### Exercise:
Exact copy without images: repeat every entry as written.

Collected data:
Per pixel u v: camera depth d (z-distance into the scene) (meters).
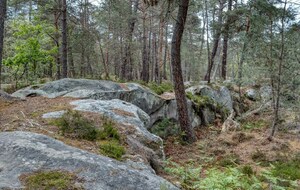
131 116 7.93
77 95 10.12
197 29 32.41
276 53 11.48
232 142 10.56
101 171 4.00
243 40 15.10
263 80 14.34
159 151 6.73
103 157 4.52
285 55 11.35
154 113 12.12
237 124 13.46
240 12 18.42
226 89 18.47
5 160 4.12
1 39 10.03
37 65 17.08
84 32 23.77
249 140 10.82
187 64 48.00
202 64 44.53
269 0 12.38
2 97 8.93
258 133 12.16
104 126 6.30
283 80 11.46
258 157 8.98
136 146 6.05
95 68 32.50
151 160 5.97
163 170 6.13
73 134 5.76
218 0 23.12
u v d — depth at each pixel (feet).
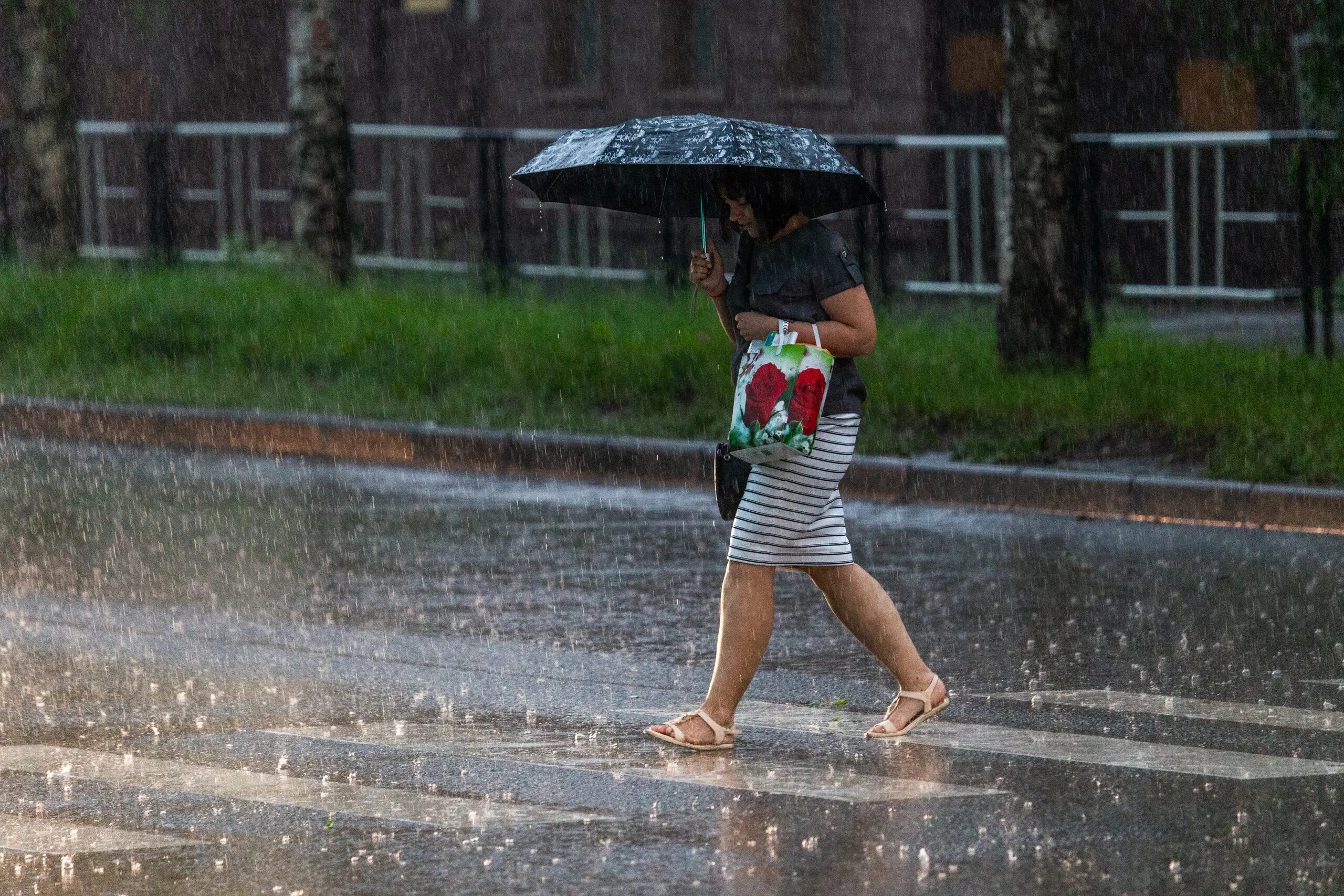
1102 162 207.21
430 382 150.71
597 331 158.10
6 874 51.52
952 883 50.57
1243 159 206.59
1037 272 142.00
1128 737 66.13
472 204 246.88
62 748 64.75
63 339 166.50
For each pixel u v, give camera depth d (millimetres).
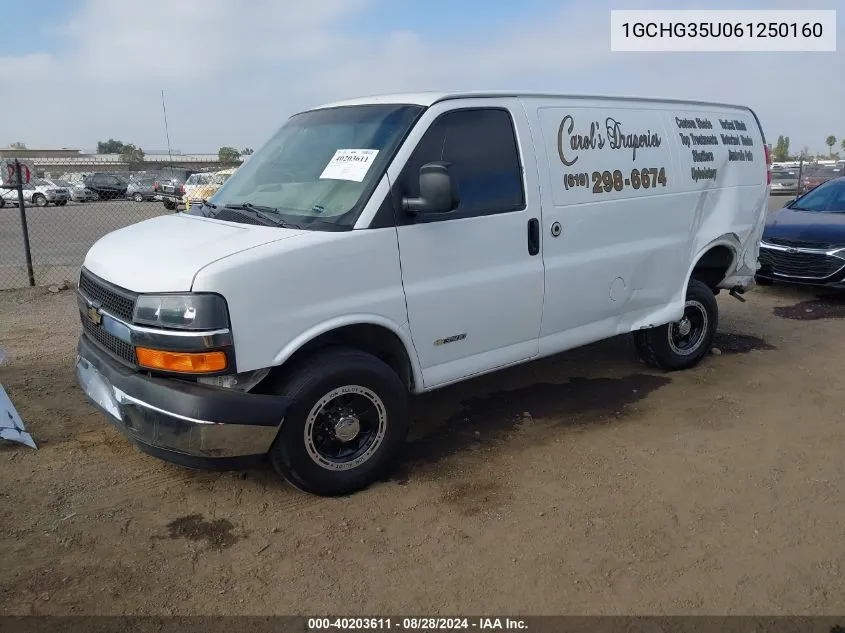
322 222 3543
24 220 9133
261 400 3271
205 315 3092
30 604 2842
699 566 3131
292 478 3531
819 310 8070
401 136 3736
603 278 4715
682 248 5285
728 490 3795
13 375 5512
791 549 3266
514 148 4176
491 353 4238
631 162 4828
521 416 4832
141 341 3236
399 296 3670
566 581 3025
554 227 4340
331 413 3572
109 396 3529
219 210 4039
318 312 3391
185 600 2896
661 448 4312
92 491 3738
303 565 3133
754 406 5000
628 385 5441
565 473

### Exercise response:
Per pixel u v: camera depth d (z-distance into the scene) (meters).
131 116 7.93
77 95 10.12
197 29 32.41
276 53 11.48
232 142 10.56
101 171 4.00
243 40 15.10
263 80 14.34
159 151 6.73
103 157 4.52
285 55 11.35
154 113 12.12
237 124 13.46
240 12 18.42
226 89 18.47
5 160 4.12
1 39 10.03
37 65 17.08
84 32 23.77
249 140 10.82
187 64 48.00
202 64 44.53
269 0 12.38
2 97 8.93
258 133 12.16
104 126 6.30
283 80 11.46
258 157 8.98
136 146 6.05
95 68 32.50
151 160 5.97
163 170 6.13
73 134 5.76
218 0 23.12
u v d — depth at each pixel (feet).
1102 162 207.21
430 382 150.71
597 331 158.10
6 874 51.52
952 883 50.57
1243 159 206.59
1037 272 142.00
1128 737 66.13
472 204 246.88
62 748 64.75
63 339 166.50
For each pixel u v, give camera depth d (millimetres).
322 222 3543
24 220 9133
261 400 3271
205 315 3092
30 604 2842
699 566 3131
292 478 3531
819 310 8070
401 136 3736
603 278 4715
682 248 5285
728 490 3795
13 375 5512
791 549 3266
514 148 4176
491 353 4238
631 162 4828
521 416 4832
141 341 3236
399 296 3670
566 581 3025
554 227 4340
331 413 3572
109 396 3529
219 210 4039
318 312 3391
185 600 2896
661 448 4312
92 491 3738
303 565 3133
754 406 5000
628 385 5441
565 473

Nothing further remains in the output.